Die Wissenschaftler des ICT-IMM sehen ihre Aufgabe darin, die akademische Forschung für die Industrie zu übersetzen und sie anwendbar zu machen. „Momentan arbeiten wir am Up-scaling unserer bisherigen Methoden“, erklärt Dr. Thomas Rehm. Die Wissenschaftler konnten zeigen, dass die Herstellung von Singulett-Sauerstoff mit ihrem Fallfilmreaktor erfolgreich war. Singulett-Sauerstoff spielt eine Rolle bei der Herstellung aktiver pharmazeutischer Inhaltsstoffe, die wie z.B. Artemisinin bei der Behandlung von Infektionskrankheiten eingesetzt werden. Nun sollen größere Reaktoren mit dementsprechend größeren Fenstern getestet werden. Somit ergibt sich auch eine größere Fläche zum Bestrahlen mit Licht, das aktuell noch künstlichen Ursprungs ist, im Sinne der Nachhaltigkeit in letzter Konsequenz aber natürlich idealerweise Sonnenlicht sein soll.

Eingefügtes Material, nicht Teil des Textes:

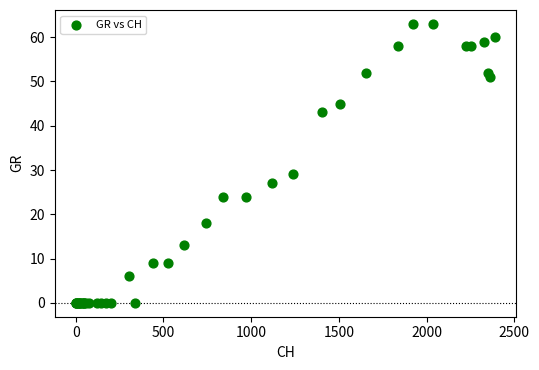

What Y value in the scatter plot is closest to 31?

29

Das langfristige Ziel beinhaltet natürlich wie immer die Möglichkeit der Kostenersparnis. Logisch, wenn keine teuren Reagenzien eingesetzt werden müssen, die Arbeit unter Normalbedingungen stattfinden kann und dementsprechend keine erhöhten Sicherheitsvorschriften gelten. Ein angestrebter Nutzer ist die pharmazeutische Industrie. Hier denken die Forscher zum Beispiel an die photochemische Synthese fluorierter Verbindungen. Deren Spektrum reicht von der Senkung des Cholesterinspiegels über die Anwendung als Schlaf- und Beruhigungsmittel bis hin zu aktuell eingesetzten Antibiotika. Auch Silber-Nanopartikel konnten bereits erfolgreich photochemisch hergestellt werden. Sie können wegen ihrer bakteriziden Eigenschaften ebenfalls in der Medizin eingesetzt werden.